Dobermans became loyal companions to American soldiers in WWII, where their bravery made them ideal guards and messengers. The dogs that served with the troops proved so valuable that a statue was commissioned by The Doberman Pincher Club of America in Guam, where it still stands.
After WWII, Dobermans proved to be extremely popular. The breed accumulated awards at record-setting numbers. They also remained true to their purpose, often stepping in to serve as search and rescue dogs during a disaster. Dobermans can be found on almost every police force in the country; their keen alertness and natural bravery are instrumental to law enforcement.

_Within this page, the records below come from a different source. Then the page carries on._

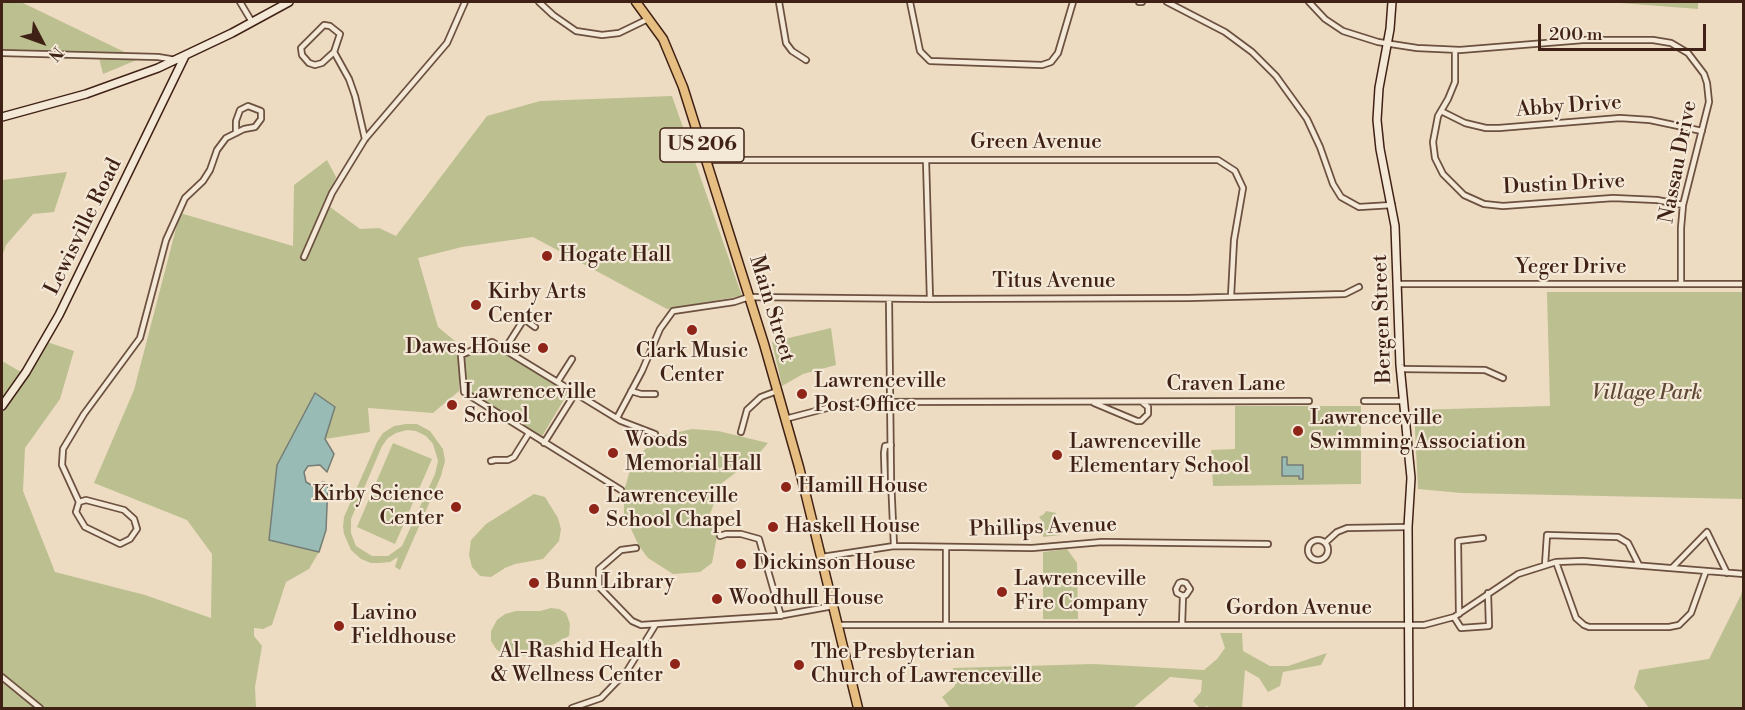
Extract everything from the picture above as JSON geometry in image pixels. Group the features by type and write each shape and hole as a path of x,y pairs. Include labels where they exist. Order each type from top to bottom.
{"highway":[{"name":"Main Street","path":"636,2 650,18 663,39 674,64 706,160 785,419 858,708"}],"street":[{"path":"240,2 252,22"},
{"path":"2,117 86,94 176,60 289,2"},
{"path":"304,257 332,193 365,139 447,43 465,2"},
{"path":"539,2 576,31 602,35 619,33 650,18"},
{"path":"779,2 786,43 792,51 806,60"},
{"path":"910,2 920,51 930,61 1042,65 1051,62 1058,53 1073,2"},
{"path":"1167,2 1204,19 1232,36 1276,76 1307,119 1333,184 1341,197 1359,207 1392,205"},
{"name":"Nassau Drive","path":"1309,2 1325,19 1343,31 1387,44 1455,50 1583,40 1653,40 1671,43 1694,59 1707,83 1709,102 1683,205 1681,284"},
{"name":"Bergen Street","path":"1392,2 1387,44 1378,87 1377,120 1380,149 1395,226 1401,369 1411,478 1408,528 1409,708"},
{"path":"334,52 322,63 315,65 302,56 301,48 324,25 330,26 340,34 334,52 356,96 365,139"},
{"name":"Dustin Drive","path":"1455,50 1455,82 1433,133 1435,158 1449,182 1456,189 1474,200 1503,206 1635,198 1683,205"},
{"path":"2,53 158,57 176,60"},
{"name":"Lewisville Road","path":"2,406 39,351 74,288 185,56"},
{"path":"79,502 86,500 124,510 134,519 137,529 130,538 120,544 85,527 76,512 79,502 62,465 63,449 84,414 140,338 166,240 185,198 207,176 217,150 226,138 236,133 244,129 255,127 261,119 261,111 248,106 240,110 236,121 236,133"},
{"name":"Abby Drive","path":"1441,111 1465,123 1486,128 1620,118 1650,120 1702,131"},
{"name":"Green Avenue","path":"706,160 1211,159 1225,163 1235,171 1243,188 1234,240 1231,296"},
{"path":"926,160 930,299"},
{"name":"Yeger Drive","path":"1399,284 1743,284"},
{"name":"Titus Avenue","path":"632,391 660,329 673,311 734,302 749,297 1188,298 1345,294 1359,287"},
{"path":"889,299 891,488 894,546"},
{"path":"505,349 524,319 536,327"},
{"path":"621,490 464,392 461,355 492,342 618,418 655,434"},
{"path":"558,381 573,359"},
{"path":"1401,369 1485,370 1503,378"},
{"path":"618,418 632,391 641,394 655,394"},
{"path":"741,432 747,410 761,397 777,391"},
{"path":"544,443 576,392"},
{"path":"1364,401 1403,400"},
{"name":"Craven Lane","path":"785,419 837,406 890,402 1310,401"},
{"name":"Craven Lane","path":"1092,402 1137,421 1144,420 1148,414 1148,407 1142,402"},
{"path":"491,461 514,457 529,433"},
{"path":"1325,543 1336,532 1347,528 1408,528"},
{"path":"1672,568 1707,532 1727,573"},
{"path":"720,536 741,534 759,539 781,616"},
{"path":"1545,565 1546,535 1618,537 1628,543 1639,566"},
{"path":"1483,538 1458,541 1456,615 1461,628 1490,626 1488,593"},
{"path":"1319,540 1325,543 1328,549 1326,555 1321,560 1311,557 1308,552 1311,543 1319,540"},
{"name":"Phillips Avenue","path":"821,558 894,546 1032,548 1102,542 1268,544"},
{"path":"946,547 946,625"},
{"path":"636,548 621,550 599,569 599,587 632,621 641,625 781,616 833,606"},
{"name":"Gordon Avenue","path":"837,625 1408,626 1435,624 1456,615 1518,574 1556,562 1583,561 1743,574"},
{"path":"1556,562 1575,618 1589,627 1679,625 1691,613 1706,571"},
{"path":"1182,625 1183,596"},
{"path":"572,708 601,698 627,671 656,624"},
{"path":"2,677 40,708"}],"green space":[{"path":"2,2 21,2 139,59 103,74 98,54 2,52"},
{"path":"1607,2 1698,2 1698,9"},
{"path":"672,96 742,296 667,309 533,237 462,247 418,258 438,327 455,341 461,355 459,391 433,413 368,408 370,432 325,439 335,407 315,393 270,540 319,552 309,569 286,582 272,625 263,629 254,628 254,636 262,646 255,687 256,708 2,708 2,406 47,342 74,351 60,399 25,448 23,491 55,572 145,595 211,618 212,554 187,520 94,483 134,390 180,213 293,246 294,185 327,160 336,177 326,204 360,229 379,228 396,236 487,116 540,101"},
{"path":"67,172 54,212 33,214 6,245 2,257 2,180"},
{"name":"Village Park","path":"1547,292 1743,292 1743,499 1461,493 1418,489 1414,410 1550,406"},
{"path":"831,328 836,365 803,374 782,386 772,342"},
{"path":"492,344 569,391 541,438 466,390 463,357"},
{"path":"2,361 21,372 2,399"},
{"name":"Lawrenceville Swimming Association","path":"1235,406 1361,406 1361,484 1213,486 1211,450 1235,449"},
{"path":"417,424 430,431 443,449 445,461 441,476 400,570 395,567 398,557 390,562 380,563 371,563 361,559 351,550 343,527 344,517 377,442 383,433 394,426","holes":["407,430 426,436 433,444 438,461 435,474 402,546 388,556 372,556 356,546 351,533 351,519 382,446 396,433"]},
{"path":"692,429 718,431 768,443 755,458 722,483 708,519 717,536 712,563 700,572 673,574 648,558 639,546 624,514 624,491 632,463 657,437"},
{"path":"393,443 432,459 395,544 357,527"},
{"path":"534,494 545,497 558,518 561,529 559,541 543,559 515,564 491,577 480,576 472,567 469,555 471,540 486,524"},
{"path":"1046,511 1056,513 1058,530 1061,535 1043,537 1043,522 1039,517"},
{"path":"1067,549 1077,563 1078,619 1043,619 1043,552"},
{"path":"1743,585 1743,708 1649,708 1634,688 1639,670 1709,659 1741,595"},
{"path":"551,608 566,613 570,624 569,636 532,656 504,655 496,649 491,641 491,631 497,620 505,614"},
{"path":"1220,633 1242,633 1243,651 1270,666 1288,666 1327,653 1321,665 1283,672 1280,686 1268,692 1259,678 1245,670 1242,708 1209,708 1208,706 1200,708 1193,701 1201,692 1202,680 1170,677 1133,708 950,708 942,697 955,686 953,668 1094,664 1204,670 1217,659 1225,648"}],"water":[{"path":"315,393 335,407 325,439 334,454 327,472 320,465 308,466 304,472 306,482 315,487 322,482 328,483 326,530 319,552 269,540 277,465"},
{"path":"1282,457 1287,457 1287,465 1303,465 1303,479 1299,479 1299,476 1282,476"}],"place":[{"name":"Hogate Hall","path":"547,256"},
{"name":"Kirby Arts Center","path":"476,305"},
{"name":"Clark Music Center","path":"692,330"},
{"name":"Dawes House","path":"543,348"},
{"name":"Lawrenceville Post Office","path":"802,394"},
{"name":"Lawrenceville School","path":"452,405"},
{"name":"Lawrenceville Swimming Association","path":"1298,431"},
{"name":"Woods Memorial Hall","path":"613,453"},
{"name":"Lawrenceville Elementary School","path":"1057,455"},
{"name":"Hamill House","path":"786,487"},
{"name":"Kirby Science Center","path":"456,507"},
{"name":"Lawrenceville School Chapel","path":"594,509"},
{"name":"Haskell House","path":"773,527"},
{"name":"Dickinson House","path":"741,564"},
{"name":"Bunn Library","path":"534,583"},
{"name":"Lawrenceville Fire Company","path":"1002,592"},
{"name":"Woodhull House","path":"717,599"},
{"name":"Lavino Fieldhouse","path":"339,626"},
{"name":"Al-Rashid Health & Wellness Center","path":"675,664"},
{"name":"The Presbyterian Church of Lawrenceville","path":"799,665"}]}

The mix of breeds that were used to create the Doberman has imparted them with a versatility few breeds posse. They can be found in almost every niche of modern-day dogs, from diligent guard dogs to foot-warming family pets. Breeders continue to maintain the breed’s high standards, breeding dogs that carry forward the Doberman’s powerful appearance and sought-after behavior. They also have turned their attention to making sure the Doberman breed remains healthy and long-lived. New owners can be confident when dealing with experienced breeders that their protection dog carries forward the best in the Doberman line.
Today, many Dobermans are no longer breed for aggression, instead favoring a more even-natured temper. This has not diminished their skill as guard dogs, however, and Dobermans are still “top dogs” when anyone sets out looking for personal protection dogs for sale.